THE latest fatal accident along the A404 road at Beamond End sent a chill down the spine of a Holmer Green resident whose son died at the same spot 18 years ago.

Pam Schopp, 56, of Skimmers Close, said she was devastated to hear of the death of 16-year-old Vicky Bishop.

The latest tragedy brought back memories of the night of July 13 1984 when Mrs Schopp's son, Ian Saunders, 20, and his fiance, Nematala Dancer, 17, lost their lives when the car driven by a friend was in a crash with another vehicle.

Well-wishers packed the Chiltern Crematorium at the funeral of the betrothed couple who were former pupils at Holmer Green Upper School which is now mourning Vicky's death.

Mrs Schopp said: "I am just about learning to live with my son's death but every time I hear of another accident along the road it just guts me, I get so choked up.

"I feel so much for their families. When it first happened I used to look at the back gate and think that Ian and his fiance would walk in.

"I threw all the sympathy cards in the bin because I didn't believe it could be true.

"It was awful and the pain never goes away but you learn to live with it.

"When I see it happen again and again it just destroys me."

Mrs Schopp's daughter Jayne Hirtle, 32, was just 15 when the accident happened.

She remembers going over to the Dancer family home in Skimmers Close with her brother Darren, who was 17, and her sister Lisa, who was 12, while her mother went to the scene of the crash.

Mrs Hirtle who now has an ten-month-old son of her own called Ellis, added: "It is only now that I can really appreciate what my mother must have gone through and I don't know how she coped.

"I will never forget it and I will never get over it.

"We couldn't believe it when we heard of this latest accident.

"It's awful to think some poor family is going through the same thing and our hearts go out to them because we are know what they are going through.

"While it is fresh in their minds they will be absorbed in their grief and trying to come to terms with it.

"It is only later that the loss begins to sink in."

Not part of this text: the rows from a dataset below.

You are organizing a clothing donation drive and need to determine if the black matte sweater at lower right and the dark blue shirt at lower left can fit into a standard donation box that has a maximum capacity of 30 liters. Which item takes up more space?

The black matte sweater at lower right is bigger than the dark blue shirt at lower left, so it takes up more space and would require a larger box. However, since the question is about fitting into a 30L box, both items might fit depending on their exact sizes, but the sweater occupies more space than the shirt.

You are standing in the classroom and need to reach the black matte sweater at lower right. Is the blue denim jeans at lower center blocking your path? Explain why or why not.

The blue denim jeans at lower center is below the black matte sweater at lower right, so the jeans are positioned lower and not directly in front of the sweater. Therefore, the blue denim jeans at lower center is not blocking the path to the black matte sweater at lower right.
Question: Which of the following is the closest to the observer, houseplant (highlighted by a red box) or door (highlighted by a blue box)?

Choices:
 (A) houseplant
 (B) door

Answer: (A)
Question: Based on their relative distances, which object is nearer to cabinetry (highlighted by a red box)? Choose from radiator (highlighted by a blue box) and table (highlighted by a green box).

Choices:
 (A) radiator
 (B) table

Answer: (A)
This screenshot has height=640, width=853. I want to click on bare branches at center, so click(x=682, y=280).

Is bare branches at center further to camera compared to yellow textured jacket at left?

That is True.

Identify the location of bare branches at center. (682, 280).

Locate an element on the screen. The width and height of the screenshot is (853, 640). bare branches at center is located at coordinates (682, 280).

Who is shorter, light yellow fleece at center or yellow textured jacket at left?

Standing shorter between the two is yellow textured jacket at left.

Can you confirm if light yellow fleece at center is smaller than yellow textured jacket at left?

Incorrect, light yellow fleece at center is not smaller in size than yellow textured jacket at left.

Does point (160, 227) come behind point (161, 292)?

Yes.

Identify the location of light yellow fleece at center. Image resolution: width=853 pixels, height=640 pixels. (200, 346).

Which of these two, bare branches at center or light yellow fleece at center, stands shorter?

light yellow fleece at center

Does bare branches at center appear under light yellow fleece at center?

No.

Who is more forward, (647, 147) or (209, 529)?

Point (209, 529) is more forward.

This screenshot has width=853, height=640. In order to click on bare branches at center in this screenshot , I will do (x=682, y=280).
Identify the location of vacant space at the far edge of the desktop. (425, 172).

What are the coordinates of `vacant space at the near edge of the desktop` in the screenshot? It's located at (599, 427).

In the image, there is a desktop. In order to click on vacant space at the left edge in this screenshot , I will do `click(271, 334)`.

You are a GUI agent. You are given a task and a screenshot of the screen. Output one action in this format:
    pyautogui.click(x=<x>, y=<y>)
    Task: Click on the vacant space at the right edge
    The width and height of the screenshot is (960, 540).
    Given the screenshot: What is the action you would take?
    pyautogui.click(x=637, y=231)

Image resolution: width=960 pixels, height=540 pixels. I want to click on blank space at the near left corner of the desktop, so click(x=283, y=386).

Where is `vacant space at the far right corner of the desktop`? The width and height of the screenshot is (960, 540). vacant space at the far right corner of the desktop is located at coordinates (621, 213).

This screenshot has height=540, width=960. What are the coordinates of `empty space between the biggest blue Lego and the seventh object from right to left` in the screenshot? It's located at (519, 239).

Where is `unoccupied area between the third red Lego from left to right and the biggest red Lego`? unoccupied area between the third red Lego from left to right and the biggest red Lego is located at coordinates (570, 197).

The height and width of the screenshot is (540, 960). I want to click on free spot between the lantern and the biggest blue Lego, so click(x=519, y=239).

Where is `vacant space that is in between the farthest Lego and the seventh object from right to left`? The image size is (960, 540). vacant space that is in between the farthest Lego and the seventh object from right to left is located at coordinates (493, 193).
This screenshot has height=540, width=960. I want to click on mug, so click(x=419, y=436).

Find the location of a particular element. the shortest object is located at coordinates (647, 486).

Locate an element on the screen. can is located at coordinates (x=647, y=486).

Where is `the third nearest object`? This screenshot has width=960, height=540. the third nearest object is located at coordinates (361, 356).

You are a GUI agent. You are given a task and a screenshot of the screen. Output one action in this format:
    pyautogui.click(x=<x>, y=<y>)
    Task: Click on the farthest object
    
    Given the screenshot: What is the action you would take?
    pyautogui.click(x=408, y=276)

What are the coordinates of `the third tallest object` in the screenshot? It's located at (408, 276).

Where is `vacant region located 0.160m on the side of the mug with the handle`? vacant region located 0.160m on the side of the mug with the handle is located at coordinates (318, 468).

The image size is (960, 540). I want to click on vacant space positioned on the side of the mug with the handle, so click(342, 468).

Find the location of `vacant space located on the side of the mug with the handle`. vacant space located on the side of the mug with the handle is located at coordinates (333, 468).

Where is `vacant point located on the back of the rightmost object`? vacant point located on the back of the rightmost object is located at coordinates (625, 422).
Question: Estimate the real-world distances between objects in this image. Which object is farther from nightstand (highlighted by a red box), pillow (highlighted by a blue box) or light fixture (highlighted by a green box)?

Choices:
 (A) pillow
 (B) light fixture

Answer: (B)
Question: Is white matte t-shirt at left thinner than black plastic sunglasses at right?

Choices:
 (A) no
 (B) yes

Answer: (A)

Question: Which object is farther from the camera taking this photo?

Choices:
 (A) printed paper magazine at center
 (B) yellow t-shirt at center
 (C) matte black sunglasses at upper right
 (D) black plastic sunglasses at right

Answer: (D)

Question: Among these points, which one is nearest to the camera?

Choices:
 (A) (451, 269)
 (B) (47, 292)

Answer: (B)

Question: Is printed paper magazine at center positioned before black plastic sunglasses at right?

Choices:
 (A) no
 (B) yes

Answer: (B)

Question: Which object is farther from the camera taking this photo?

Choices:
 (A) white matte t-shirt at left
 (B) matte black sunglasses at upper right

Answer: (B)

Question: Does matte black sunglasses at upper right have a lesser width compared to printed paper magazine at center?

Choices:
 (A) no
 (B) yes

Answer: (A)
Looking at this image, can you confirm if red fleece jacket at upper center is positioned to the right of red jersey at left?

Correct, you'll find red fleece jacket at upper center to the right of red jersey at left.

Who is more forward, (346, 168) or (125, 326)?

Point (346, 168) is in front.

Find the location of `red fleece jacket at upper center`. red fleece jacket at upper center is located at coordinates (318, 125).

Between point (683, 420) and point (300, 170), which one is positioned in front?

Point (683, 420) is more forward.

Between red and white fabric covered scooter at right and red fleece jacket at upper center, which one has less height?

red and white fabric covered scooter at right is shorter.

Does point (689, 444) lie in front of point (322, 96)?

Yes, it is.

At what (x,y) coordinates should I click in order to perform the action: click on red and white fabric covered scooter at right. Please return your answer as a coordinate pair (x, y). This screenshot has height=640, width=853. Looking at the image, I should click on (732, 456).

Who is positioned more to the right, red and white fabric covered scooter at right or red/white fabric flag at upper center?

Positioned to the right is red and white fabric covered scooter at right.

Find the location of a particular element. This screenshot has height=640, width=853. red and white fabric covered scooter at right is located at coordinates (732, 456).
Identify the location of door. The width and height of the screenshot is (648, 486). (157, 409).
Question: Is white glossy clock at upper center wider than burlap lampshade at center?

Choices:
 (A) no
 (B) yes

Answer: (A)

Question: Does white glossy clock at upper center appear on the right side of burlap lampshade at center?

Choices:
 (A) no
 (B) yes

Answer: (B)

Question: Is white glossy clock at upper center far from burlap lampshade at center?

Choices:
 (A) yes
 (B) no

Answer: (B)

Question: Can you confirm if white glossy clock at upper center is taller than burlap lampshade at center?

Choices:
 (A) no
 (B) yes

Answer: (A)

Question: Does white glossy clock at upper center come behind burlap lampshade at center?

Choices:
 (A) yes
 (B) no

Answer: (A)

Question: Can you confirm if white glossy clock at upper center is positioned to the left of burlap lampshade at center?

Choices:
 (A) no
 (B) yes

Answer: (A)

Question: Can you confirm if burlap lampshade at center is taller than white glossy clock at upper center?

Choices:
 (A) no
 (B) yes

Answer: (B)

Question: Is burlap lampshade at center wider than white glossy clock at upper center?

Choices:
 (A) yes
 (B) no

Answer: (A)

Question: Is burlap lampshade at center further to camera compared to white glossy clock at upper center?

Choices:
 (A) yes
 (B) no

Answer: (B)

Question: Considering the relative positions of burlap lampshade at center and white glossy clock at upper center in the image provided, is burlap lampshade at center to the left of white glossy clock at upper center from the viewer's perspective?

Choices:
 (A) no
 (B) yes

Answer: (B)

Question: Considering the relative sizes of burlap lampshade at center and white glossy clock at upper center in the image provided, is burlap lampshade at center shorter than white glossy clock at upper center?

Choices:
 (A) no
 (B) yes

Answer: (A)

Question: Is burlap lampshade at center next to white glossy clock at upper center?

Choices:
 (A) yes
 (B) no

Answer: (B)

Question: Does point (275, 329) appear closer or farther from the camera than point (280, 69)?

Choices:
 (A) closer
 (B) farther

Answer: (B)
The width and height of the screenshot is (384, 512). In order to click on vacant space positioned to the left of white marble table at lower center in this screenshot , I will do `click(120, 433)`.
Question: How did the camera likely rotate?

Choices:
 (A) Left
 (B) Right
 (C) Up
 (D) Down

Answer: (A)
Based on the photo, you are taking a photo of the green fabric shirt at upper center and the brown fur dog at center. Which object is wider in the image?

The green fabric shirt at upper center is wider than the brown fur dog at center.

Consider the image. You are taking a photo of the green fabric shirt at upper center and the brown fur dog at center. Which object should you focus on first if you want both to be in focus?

Eighteen years after the tragedy which blighted the lives of two families in Holmer Green, cars still thunder past the spot where memorials to six youngsters now line the side of the road.

Now the bereaved mothers, Mrs Schopp and Dixi Obidiah, have pledged to join a campaign by the Bucks Free Press to petition Buckinghamshire County Council for a lower speed limit along the ill-fated stretch of road between Amersham and High Wycombe.